[[ Given information, beginning ]]
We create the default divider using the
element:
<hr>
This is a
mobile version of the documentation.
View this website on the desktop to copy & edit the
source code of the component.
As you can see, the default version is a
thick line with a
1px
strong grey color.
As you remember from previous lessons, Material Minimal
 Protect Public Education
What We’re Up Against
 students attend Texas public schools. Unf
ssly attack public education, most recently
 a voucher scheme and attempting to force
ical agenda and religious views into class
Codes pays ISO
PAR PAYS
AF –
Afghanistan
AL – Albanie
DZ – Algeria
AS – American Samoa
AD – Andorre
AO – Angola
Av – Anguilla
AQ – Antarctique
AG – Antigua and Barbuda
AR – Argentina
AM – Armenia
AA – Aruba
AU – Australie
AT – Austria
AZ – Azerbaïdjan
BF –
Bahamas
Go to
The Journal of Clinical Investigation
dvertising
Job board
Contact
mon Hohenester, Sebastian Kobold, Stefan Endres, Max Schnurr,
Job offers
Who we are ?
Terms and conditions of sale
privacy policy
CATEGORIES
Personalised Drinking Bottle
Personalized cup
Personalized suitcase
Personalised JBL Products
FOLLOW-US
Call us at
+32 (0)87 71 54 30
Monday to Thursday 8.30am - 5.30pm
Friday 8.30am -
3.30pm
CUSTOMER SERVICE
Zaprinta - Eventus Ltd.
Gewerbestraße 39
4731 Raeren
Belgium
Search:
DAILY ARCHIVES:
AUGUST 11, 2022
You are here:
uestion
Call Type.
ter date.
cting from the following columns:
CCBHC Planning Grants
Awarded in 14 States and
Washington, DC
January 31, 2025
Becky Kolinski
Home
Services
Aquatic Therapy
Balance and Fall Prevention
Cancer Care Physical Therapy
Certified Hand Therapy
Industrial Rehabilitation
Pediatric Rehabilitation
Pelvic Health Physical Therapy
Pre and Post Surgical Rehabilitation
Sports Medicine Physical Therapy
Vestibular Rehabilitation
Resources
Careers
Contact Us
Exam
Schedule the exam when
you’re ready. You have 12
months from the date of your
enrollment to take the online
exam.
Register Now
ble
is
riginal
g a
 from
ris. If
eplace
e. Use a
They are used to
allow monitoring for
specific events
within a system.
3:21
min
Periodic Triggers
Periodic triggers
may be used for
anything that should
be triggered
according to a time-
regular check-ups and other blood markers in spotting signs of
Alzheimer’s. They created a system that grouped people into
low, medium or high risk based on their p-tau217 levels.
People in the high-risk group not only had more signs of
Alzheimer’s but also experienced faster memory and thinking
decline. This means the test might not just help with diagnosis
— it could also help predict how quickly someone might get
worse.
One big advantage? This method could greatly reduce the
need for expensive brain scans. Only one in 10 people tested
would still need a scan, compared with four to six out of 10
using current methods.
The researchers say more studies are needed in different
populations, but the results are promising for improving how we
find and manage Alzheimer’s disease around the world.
[[ Given information, end ]]
Please reproduce every line of the data above word for word.

* **Completed task**
We create the default divider using the
element:
<hr>
This is a
mobile version of the documentation.
View this website on the desktop to copy & edit the
source code of the component.
As you can see, the default version is a
thick line with a
1px
strong grey color.
As you remember from previous lessons, Material Minimal
 Protect Public Education
What We’re Up Against
 students attend Texas public schools. Unf
ssly attack public education, most recently
 a voucher scheme and attempting to force
ical agenda and religious views into class
Codes pays ISO
PAR PAYS
AF –
Afghanistan
AL – Albanie
DZ – Algeria
AS – American Samoa
AD – Andorre
AO – Angola
Av – Anguilla
AQ – Antarctique
AG – Antigua and Barbuda
AR – Argentina
AM – Armenia
AA – Aruba
AU – Australie
AT – Austria
AZ – Azerbaïdjan
BF –
Bahamas
Go to
The Journal of Clinical Investigation
dvertising
Job board
Contact
mon Hohenester, Sebastian Kobold, Stefan Endres, Max Schnurr,
Job offers
Who we are ?
Terms and conditions of sale
privacy policy
CATEGORIES
Personalised Drinking Bottle
Personalized cup
Personalized suitcase
Personalised JBL Products
FOLLOW-US
Call us at
+32 (0)87 71 54 30
Monday to Thursday 8.30am - 5.30pm
Friday 8.30am -
3.30pm
CUSTOMER SERVICE
Zaprinta - Eventus Ltd.
Gewerbestraße 39
4731 Raeren
Belgium
Search:
DAILY ARCHIVES:
AUGUST 11, 2022
You are here:
uestion
Call Type.
ter date.
cting from the following columns:
CCBHC Planning Grants
Awarded in 14 States and
Washington, DC
January 31, 2025
Becky Kolinski
Home
Services
Aquatic Therapy
Balance and Fall Prevention
Cancer Care Physical Therapy
Certified Hand Therapy
Industrial Rehabilitation
Pediatric Rehabilitation
Pelvic Health Physical Therapy
Pre and Post Surgical Rehabilitation
Sports Medicine Physical Therapy
Vestibular Rehabilitation
Resources
Careers
Contact Us
Exam
Schedule the exam when
you’re ready. You have 12
months from the date of your
enrollment to take the online
exam.
Register Now
ble
is
riginal
g a
 from
ris. If
eplace
e. Use a
They are used to
allow monitoring for
specific events
within a system.
3:21
min
Periodic Triggers
Periodic triggers
may be used for
anything that should
be triggered
according to a time-
regular check-ups and other blood markers in spotting signs of
Alzheimer’s. They created a system that grouped people into
low, medium or high risk based on their p-tau217 levels.
People in the high-risk group not only had more signs of
Alzheimer’s but also experienced faster memory and thinking
decline. This means the test might not just help with diagnosis
— it could also help predict how quickly someone might get
worse.
One big advantage? This method could greatly reduce the
need for expensive brain scans. Only one in 10 people tested
would still need a scan, compared with four to six out of 10
using current methods.
The researchers say more studies are needed in different
populations, but the results are promising for improving how we
find and manage Alzheimer’s disease around the world.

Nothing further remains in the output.